Moses was a lawgiver. It was through Moses that God's people were given the law. According to many of the churches, Jesus is the One who abolished the laws Moses presented. If this is true, then our example begins with Moses, and concludes with Jesus. If this makes sense to you, more power to you. But for me I think the substance clings to the shadow a bit closer than the last image presented.

18And he gave unto Moses, when he had made an end of communing with him upon mount Sinai, two tables of testimony, tables of stone, written with the finger of God. (Ex 31:)

12And the LORD said unto Moses, Come up to me into the mount, and be there: and I will give thee tables of stone, and a law, and commandments which I have written; that thou mayest teach them. (Ex 24:)

18And Moses went into the midst of the cloud, and gat him up into the mount: and Moses was in the mount forty days and forty nights. (Ex 24:)

Did you notice that Moses is not alone during his trek up the mountain?
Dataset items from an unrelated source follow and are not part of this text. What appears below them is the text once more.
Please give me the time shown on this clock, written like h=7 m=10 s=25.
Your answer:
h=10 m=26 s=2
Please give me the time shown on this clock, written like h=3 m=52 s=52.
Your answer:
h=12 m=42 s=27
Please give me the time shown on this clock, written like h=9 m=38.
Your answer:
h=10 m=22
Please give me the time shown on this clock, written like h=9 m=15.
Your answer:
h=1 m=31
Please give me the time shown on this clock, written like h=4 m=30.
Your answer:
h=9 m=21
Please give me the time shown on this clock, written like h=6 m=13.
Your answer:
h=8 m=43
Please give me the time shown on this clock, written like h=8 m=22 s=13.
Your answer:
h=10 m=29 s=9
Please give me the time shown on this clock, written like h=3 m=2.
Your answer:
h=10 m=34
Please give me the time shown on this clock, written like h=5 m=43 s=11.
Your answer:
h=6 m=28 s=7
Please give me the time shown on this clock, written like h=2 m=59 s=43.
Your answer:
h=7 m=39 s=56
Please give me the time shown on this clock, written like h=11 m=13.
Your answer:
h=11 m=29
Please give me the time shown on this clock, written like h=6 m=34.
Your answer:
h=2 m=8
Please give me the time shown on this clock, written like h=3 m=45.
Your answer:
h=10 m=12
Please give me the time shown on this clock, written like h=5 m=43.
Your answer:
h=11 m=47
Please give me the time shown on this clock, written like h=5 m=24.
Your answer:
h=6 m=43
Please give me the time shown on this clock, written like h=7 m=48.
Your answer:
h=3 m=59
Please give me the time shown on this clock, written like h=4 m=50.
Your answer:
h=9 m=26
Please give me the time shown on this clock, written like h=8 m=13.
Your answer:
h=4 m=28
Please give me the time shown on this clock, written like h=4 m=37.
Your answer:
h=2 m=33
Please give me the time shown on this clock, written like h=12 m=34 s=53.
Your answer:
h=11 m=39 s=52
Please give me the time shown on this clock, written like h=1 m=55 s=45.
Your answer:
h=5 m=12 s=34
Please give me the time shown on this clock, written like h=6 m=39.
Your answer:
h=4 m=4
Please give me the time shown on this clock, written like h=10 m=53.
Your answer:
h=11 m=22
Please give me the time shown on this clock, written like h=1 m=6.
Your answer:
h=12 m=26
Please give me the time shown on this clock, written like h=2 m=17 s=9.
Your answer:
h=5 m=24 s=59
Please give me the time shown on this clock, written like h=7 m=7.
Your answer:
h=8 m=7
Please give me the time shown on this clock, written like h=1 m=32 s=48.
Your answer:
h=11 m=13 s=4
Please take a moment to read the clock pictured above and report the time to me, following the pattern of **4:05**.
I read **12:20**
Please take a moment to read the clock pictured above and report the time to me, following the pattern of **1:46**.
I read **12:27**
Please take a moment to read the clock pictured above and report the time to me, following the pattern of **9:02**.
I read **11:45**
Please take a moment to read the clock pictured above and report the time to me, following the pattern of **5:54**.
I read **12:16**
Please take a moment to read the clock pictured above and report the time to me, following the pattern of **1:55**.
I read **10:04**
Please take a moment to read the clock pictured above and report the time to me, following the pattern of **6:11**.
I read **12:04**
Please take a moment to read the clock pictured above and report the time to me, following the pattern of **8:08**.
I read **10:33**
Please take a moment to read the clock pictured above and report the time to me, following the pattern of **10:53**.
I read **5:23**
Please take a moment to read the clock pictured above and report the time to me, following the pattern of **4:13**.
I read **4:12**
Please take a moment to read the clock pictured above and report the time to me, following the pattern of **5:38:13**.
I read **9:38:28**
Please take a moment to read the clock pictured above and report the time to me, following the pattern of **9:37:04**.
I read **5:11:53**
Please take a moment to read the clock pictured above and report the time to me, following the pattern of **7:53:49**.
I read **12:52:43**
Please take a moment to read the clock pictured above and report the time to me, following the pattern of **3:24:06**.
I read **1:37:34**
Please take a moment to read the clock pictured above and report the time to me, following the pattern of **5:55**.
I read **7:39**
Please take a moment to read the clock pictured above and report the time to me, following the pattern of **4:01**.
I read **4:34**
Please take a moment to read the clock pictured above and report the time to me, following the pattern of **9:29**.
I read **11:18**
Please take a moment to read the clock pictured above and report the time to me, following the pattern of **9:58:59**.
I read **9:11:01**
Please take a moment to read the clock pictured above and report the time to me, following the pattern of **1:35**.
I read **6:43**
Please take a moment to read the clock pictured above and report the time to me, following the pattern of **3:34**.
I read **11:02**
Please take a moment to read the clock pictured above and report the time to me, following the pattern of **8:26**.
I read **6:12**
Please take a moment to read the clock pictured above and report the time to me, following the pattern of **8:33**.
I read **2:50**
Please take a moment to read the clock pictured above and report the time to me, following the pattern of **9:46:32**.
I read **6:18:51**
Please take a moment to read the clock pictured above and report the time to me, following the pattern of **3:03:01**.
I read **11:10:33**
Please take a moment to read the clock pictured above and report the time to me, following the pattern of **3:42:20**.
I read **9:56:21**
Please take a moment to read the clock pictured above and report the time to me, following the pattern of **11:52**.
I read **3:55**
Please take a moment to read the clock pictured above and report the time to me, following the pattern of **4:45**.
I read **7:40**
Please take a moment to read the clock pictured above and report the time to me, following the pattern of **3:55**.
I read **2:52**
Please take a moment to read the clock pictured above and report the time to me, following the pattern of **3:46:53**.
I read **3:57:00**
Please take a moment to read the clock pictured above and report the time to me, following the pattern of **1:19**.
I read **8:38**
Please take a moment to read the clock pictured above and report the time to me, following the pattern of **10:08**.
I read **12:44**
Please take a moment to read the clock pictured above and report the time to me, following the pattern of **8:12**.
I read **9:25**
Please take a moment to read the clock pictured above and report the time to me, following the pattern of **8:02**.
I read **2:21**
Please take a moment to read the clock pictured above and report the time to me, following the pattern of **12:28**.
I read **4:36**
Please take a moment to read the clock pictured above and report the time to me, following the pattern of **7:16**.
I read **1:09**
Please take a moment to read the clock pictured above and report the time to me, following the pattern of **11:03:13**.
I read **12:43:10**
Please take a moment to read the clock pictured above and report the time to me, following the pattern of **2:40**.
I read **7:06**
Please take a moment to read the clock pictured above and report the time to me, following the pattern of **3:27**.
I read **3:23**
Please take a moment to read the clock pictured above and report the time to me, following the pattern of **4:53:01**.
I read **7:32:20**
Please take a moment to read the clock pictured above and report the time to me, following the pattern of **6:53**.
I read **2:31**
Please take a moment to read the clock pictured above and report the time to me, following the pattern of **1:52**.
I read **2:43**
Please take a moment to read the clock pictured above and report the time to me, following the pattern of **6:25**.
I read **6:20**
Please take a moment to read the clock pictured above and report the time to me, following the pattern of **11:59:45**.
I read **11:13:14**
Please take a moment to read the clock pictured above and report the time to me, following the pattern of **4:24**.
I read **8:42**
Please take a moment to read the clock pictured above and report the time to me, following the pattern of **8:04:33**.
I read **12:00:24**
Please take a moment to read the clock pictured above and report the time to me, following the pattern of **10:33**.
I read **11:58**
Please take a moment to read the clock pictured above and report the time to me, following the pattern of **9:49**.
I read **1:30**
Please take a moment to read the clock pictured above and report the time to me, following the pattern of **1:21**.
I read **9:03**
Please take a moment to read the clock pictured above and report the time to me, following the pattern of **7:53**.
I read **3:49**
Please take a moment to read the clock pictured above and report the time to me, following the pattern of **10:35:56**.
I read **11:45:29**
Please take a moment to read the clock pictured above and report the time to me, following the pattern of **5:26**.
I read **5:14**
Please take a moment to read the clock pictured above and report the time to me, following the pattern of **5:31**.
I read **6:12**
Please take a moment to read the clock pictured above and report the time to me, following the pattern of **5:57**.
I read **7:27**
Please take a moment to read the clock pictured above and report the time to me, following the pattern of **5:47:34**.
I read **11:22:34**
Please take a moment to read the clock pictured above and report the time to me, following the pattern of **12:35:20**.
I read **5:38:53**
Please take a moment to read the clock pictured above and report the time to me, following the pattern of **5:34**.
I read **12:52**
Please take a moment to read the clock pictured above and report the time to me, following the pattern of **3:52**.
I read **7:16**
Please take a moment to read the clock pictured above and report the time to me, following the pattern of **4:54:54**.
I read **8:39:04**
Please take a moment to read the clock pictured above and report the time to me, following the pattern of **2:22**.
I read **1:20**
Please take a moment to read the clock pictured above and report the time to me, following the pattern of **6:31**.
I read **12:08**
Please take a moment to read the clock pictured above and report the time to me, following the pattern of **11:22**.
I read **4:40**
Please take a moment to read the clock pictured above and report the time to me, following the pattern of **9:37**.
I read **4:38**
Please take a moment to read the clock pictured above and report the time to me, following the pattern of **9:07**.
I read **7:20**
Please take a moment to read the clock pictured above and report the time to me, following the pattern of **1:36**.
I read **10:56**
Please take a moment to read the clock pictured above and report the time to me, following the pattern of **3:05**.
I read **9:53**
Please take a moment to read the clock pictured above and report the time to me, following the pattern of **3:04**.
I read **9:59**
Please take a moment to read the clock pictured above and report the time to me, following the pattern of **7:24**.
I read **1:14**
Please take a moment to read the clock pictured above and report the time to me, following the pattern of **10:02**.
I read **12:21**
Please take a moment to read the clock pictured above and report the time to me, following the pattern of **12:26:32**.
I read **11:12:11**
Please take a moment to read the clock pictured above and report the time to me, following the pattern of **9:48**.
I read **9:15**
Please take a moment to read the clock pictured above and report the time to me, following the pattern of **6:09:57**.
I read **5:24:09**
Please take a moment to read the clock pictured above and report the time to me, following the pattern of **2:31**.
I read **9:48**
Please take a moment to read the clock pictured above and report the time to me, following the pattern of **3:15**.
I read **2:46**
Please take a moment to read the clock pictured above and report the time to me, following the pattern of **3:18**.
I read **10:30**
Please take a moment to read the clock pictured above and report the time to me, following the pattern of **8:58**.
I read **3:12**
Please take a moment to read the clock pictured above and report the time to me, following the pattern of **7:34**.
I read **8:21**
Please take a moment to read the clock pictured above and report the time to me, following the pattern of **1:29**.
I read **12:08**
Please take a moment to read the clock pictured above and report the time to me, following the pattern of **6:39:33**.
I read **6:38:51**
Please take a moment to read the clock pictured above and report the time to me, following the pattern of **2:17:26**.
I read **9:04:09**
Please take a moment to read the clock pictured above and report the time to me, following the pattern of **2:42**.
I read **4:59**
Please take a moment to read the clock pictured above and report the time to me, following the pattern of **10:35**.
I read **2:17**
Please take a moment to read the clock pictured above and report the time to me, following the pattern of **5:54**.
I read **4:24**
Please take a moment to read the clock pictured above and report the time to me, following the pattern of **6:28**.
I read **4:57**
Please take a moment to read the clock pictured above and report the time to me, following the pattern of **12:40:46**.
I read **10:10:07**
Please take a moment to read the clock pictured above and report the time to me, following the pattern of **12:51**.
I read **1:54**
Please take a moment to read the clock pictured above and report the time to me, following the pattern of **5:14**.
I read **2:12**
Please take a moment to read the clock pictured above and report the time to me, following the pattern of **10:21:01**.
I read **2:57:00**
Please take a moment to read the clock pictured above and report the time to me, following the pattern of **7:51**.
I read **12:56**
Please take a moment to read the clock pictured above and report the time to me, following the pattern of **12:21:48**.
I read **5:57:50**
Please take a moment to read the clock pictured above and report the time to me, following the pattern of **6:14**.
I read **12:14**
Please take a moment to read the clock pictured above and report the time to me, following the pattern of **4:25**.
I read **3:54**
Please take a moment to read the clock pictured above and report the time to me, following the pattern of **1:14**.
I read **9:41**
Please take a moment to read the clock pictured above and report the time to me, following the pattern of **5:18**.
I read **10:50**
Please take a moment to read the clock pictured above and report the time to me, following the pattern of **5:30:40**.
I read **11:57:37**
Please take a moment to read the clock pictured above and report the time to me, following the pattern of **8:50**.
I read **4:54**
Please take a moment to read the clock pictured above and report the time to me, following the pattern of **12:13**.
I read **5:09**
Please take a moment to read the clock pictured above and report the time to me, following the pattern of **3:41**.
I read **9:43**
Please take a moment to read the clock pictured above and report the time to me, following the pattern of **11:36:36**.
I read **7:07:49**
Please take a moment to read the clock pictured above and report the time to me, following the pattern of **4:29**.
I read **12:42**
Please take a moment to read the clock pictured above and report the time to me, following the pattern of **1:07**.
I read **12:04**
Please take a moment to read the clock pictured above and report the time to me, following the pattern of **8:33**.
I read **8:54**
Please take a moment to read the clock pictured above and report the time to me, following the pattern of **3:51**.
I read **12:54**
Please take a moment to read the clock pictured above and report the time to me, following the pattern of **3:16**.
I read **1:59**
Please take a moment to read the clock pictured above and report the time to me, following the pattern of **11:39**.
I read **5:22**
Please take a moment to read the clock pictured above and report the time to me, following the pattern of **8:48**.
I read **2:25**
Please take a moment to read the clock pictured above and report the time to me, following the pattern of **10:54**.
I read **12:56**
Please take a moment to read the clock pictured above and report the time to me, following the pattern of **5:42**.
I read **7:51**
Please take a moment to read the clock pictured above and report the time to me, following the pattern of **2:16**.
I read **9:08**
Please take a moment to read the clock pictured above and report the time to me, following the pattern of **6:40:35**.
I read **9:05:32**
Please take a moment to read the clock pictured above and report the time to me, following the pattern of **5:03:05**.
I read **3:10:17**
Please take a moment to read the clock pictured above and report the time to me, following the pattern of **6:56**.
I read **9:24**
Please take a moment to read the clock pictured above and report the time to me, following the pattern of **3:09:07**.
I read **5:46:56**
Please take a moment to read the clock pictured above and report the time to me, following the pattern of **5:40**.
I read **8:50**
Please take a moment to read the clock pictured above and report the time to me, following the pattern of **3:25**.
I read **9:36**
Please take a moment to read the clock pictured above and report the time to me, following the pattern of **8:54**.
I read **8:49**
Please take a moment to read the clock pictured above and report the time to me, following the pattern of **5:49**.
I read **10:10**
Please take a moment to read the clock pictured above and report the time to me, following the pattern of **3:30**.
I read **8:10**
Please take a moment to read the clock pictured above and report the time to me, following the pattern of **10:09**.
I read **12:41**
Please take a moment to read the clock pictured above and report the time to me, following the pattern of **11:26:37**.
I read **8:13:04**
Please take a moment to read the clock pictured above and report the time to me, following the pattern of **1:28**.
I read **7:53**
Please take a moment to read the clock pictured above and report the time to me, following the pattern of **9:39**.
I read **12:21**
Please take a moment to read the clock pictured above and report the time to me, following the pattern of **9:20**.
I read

Joshua is there with him. Just how far Joshua went is up for debate, but it seems rather clear that while Moses had nothing to eat or drink for 40 days, neither did his servant Joshua.

I've heard tell that we can go a long time without eating. I suspect 40 days would have depleted any excess fat Moses might have been carrying. However as I understand it, 3 days to a week is as long as a person can go without water, especially in a desert situation, and climbing high mountains to boot. Wouldn't you call this a miracle? I wonder why no one has said anything about this miracle in my hearing?

Second, notice that God gave Moses the tables of stone with the Ten Commandments written on them. Is this significant? I think so, especially since this is part of the shadow we're looking into, the substance of that shadow we're supposing effects us today.

1And the LORD said unto Moses, Hew thee two tables of stone like unto the first: and I will write upon these tables the words that were in the first tables, which thou brakest. (Ex 34:)

28And he was there with the LORD forty days and forty nights; he did neither eat bread, nor drink water. And he wrote upon the tables the words of the covenant, the ten commandments. (Ex 34:)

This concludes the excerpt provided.